In February 2018, leaked documents revealed that the Vatican had asked the Papal Foundation, a U.S.-based charity, for $25 million to help bail out IDI, which had filed for bankruptcy after a staggering 800 million euros went “missing.”

A 2015 criminal investigation into corruption at IDI led to an indictment of 40 persons, charged with a total of 144 counts of crimes, including fraudulent bankruptcy, the issuance of false invoices, concealment of accounting records, embezzlement, and tax evasion. The alleged financial fraud became one of the Church’s largest economic scandals in recent memory.

Last fall, Vatican security carried out an unprecedented internal raid on the offices of the Secretariat of State and the Financial Information Authority, which oversees the Vatican Bank. Vatican gendarmes confiscated documents and electronic devices, and five Vatican employees were suspended on allegations of financial wrongdoing involving property dealings in London’s upscale Chelsea district worth some $350 million.
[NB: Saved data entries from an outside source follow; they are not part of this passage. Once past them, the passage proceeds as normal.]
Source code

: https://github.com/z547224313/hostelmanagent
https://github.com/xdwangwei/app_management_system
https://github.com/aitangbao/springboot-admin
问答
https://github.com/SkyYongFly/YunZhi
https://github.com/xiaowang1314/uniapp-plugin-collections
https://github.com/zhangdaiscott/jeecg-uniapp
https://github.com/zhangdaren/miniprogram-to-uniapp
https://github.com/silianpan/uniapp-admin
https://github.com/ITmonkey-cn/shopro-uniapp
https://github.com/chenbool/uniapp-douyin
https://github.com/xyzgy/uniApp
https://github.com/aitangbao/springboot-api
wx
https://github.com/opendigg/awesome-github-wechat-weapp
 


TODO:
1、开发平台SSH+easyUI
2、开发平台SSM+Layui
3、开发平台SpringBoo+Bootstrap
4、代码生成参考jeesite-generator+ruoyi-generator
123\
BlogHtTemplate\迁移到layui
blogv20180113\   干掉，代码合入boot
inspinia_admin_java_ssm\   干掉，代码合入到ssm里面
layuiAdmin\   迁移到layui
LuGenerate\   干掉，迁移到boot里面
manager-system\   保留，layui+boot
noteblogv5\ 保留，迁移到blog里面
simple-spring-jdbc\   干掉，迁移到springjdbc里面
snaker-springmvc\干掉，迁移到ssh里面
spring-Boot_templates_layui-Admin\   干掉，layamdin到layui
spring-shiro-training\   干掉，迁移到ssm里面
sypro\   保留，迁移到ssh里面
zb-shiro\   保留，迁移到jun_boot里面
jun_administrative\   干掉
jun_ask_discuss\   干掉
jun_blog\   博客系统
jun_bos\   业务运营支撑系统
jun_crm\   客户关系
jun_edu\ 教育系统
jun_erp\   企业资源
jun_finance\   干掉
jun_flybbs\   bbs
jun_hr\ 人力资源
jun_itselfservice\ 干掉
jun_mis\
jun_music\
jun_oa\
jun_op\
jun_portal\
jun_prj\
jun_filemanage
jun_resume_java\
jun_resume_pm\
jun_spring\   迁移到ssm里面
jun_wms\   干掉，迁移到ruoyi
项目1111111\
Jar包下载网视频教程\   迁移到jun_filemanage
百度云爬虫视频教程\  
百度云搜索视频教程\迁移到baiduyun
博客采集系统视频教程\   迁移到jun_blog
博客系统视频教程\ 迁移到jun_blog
The real estate deal reportedly cost the Vatican millions of euros in payments to middlemen.

One of the five Vatican staff caught up in the October 2 raid was Monsignor Mauro Carlino, a former secretary and longtime aide to Becciu, who resided in the Vatican’s Casa Santa Marta, where Pope Francis lives.

It was reportedly Becciu who blocked an external audit of all Vatican departments in 2016, which was to be carried out by the accounting firm PricewaterhouseCoopers.

Becciu was also responsible for the dismissal of the Vatican’s first-ever auditor general, Libero Milone, in 2017. Suspicions have been raised that both Pell’s prosecution in Australia for alleged abuse, which resulted in his removal from his post as economic czar in the Vatican, and the firing of the auditor general, were driven at least in part by Becciu’s efforts to cover his tracks and avoid an investigation into his dealings.

At that time, Becciu wrote a letter to every Vatican office announcing the pause in proceedings and the revocation of authority that Pell had given the auditor to collect financial information.

Milone declared that he had been dismissed on bogus charges after he unearthed evidence of financial misconduct that implicated Becciu, noting that his investigations and the reforming work of Pell’s Prefecture for the Economy were perceived as a threat to the business practices of powerful Curial officials.

In March 2019, Vatican journalist Marco Tossati wrote an essay titled “Cannons in Australia with Bullets Made in the Vatican,” saying this was a phrase he had often heard from Vatican insiders who were convinced that accusations against Pell in Australia were instigated by his enemies in Rome.

On Friday, Cardinal Pell reacted to the removal of Cardinal Becciu by praising Pope Francis’s financial housecleaning.

“The Holy Father was elected to clean up Vatican finances,” Pell told the Weekend Australian. “He plays a long game and is to be congratulated on recent developments.”

“I hope the clean-ups of the Augean stables continue, both in the Vatican and in Victoria,” he said.